Ça a du bon le mi-temps. On perd un peu d’argent, on gagne un peu de temps. Le temps de reprendre le tapis de course d’assaut par exemple. Oui je sais j’habite à côté du bois de Vincennes, what a shame. Mais à la salle de gym il n’y a ni cailloux, ni pente, ni vent. Je n’aime pas le vent, ça rend fou. Ca assèche le cerveau et rétrécit les yeux. Ou l’inverse.
Le tout avec la salle de gym, c’est de ne pas s’ennuyer. Mais il suffit de regarder les gens autour de soi, et on peut courir des heures sans s’arrêter.

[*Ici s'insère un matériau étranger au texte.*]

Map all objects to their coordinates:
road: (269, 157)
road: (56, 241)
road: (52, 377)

La fashionsportista, brindille blonde aux yeux charbonneux grimpe sur le tapis comme on monte sur un podium, fixe des mèches avec des petites pinces de la bonne couleur. On sent que ça lui coûte d’avoir laissé ses talons au vestiaire. Pas parce qu’elle redoute de se tordre la cheville, mais parce que le coach lui a interdit de rayer le tapis. Du coup elle a gardé ses boucles d’oreille, un minimum quand même.
La mère de famille à la langue bien pendue est sympathique. Tellement sympathique qu’elle s’essouffle très vite. Elle garde le tapis cinquante minutes, le temps de raconter à ses voisines la recette de la soupe au potiron et les résultats scolaires du petit dernier, tout en marchant à 2,5 km/heure.

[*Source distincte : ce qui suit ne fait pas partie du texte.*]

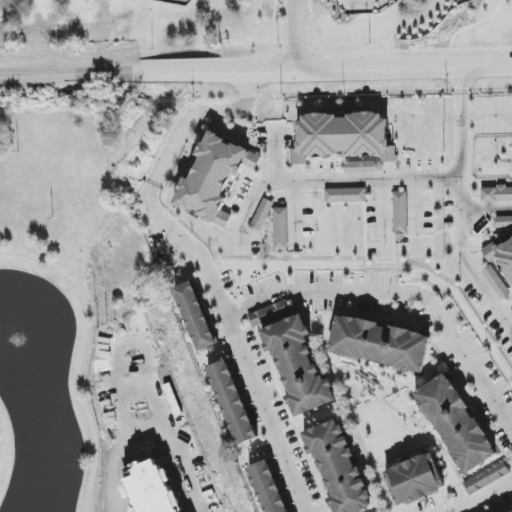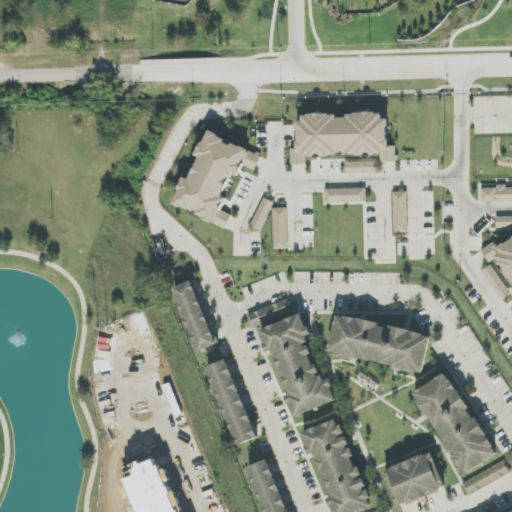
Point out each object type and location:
road: (296, 35)
road: (451, 41)
road: (404, 67)
road: (245, 72)
road: (97, 74)
building: (342, 135)
building: (343, 137)
building: (361, 166)
building: (361, 167)
building: (213, 177)
building: (214, 178)
road: (153, 179)
road: (325, 179)
building: (496, 194)
building: (497, 194)
building: (345, 196)
building: (345, 196)
road: (460, 206)
road: (486, 210)
road: (295, 211)
building: (400, 211)
building: (400, 212)
road: (415, 213)
building: (261, 214)
building: (262, 215)
road: (385, 215)
building: (503, 222)
building: (503, 223)
building: (280, 228)
building: (280, 229)
building: (500, 254)
building: (505, 257)
road: (56, 269)
building: (497, 281)
building: (496, 282)
road: (296, 291)
building: (269, 314)
building: (270, 315)
building: (194, 316)
building: (195, 316)
fountain: (14, 343)
building: (380, 343)
building: (380, 344)
building: (298, 366)
building: (298, 366)
building: (232, 402)
building: (232, 403)
building: (455, 422)
building: (456, 423)
building: (336, 467)
building: (339, 468)
building: (417, 478)
building: (487, 478)
building: (417, 479)
building: (267, 487)
building: (268, 487)
road: (481, 497)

L’habituée populaire vient tous les jours et connaît tout le monde. Elle laisse sa serviette et sa bouteille d’eau sur la machine, histoire de la réserver pendant qu’elle prend des nouvelles de Marcel, qui soulève de la fonte. Quand elle revient, elle se permet de vous dire que vous avez les pieds en dedans. Mais elle ne montre par l’exemple, elle repart saluer Serge aux haltères.
La timide discrète ne veut pas déranger. Elle laisse passer son tour même quand elle a attendu une machine vint minutes.

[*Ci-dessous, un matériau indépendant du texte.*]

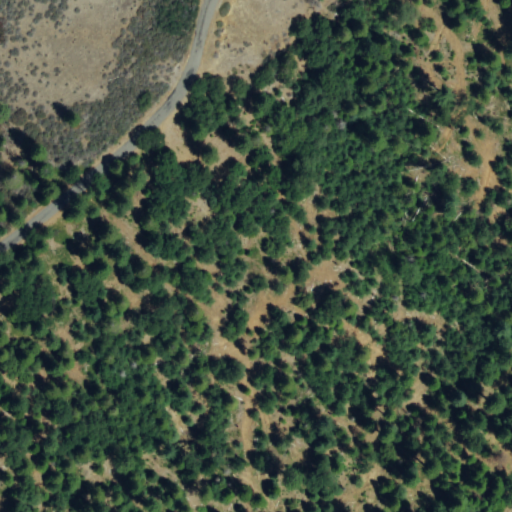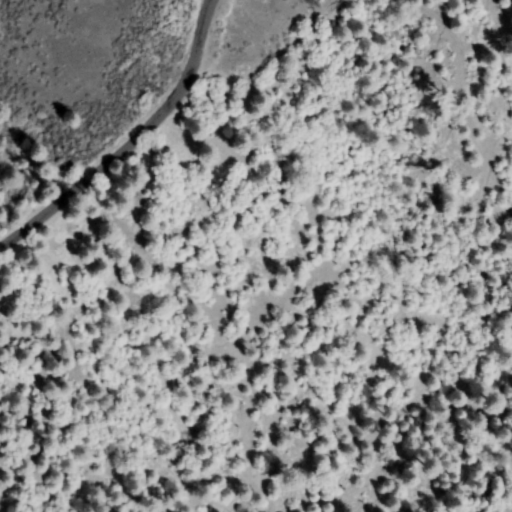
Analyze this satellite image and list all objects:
road: (130, 142)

Il y a aussi celle qui court un peu moins vite que vous et que ça ennuie. Elle jette des regards sur votre chrono et vous la voyez se fâcher de seconde en seconde. Et son contraire, la surdouée sponsorisée par Puma qui court le marathon et vous lance des petits regards supérieurs parce qu’elle a pitié de vous voir peiner.
L’obsessionnelle a les yeux rivés sur sa consommation calorique, et elle compte. Là j’ai éliminé le hot-dog. Là je vais pouvoir manger un plat de pâtes ce soir. Là maintenant je vais pouvoir mettre de la crème dans la sauce.
La négligée court sans but. On se demande franchement ce qu’elle fait là. Elle n’est pas en jogging elle est en pyjama. Son pantalon est trop petit, et on devine la raie des fesses. Ses cheveux gras ne sont pas attachés, et on se demande comment elle fait pour ne pas trébucher sur ses lacets défaits.
Enfin, la plus épatante lit Voici. Elle ne supporte pas la solitude, alors elle court avec la rumeur.
Et les hommes dans tout ça? Ils sont discrets, efficaces. Ils courent en apéritif ou en digestif, vite et bien. Ils ne se montrent pas, ne se regardent pas…non leur terrain de compétition se trouve un peu plus loin, (suivre Marcel et Serge). Sur le tapis on s’entretient tout juste, on ne fait pas le fier.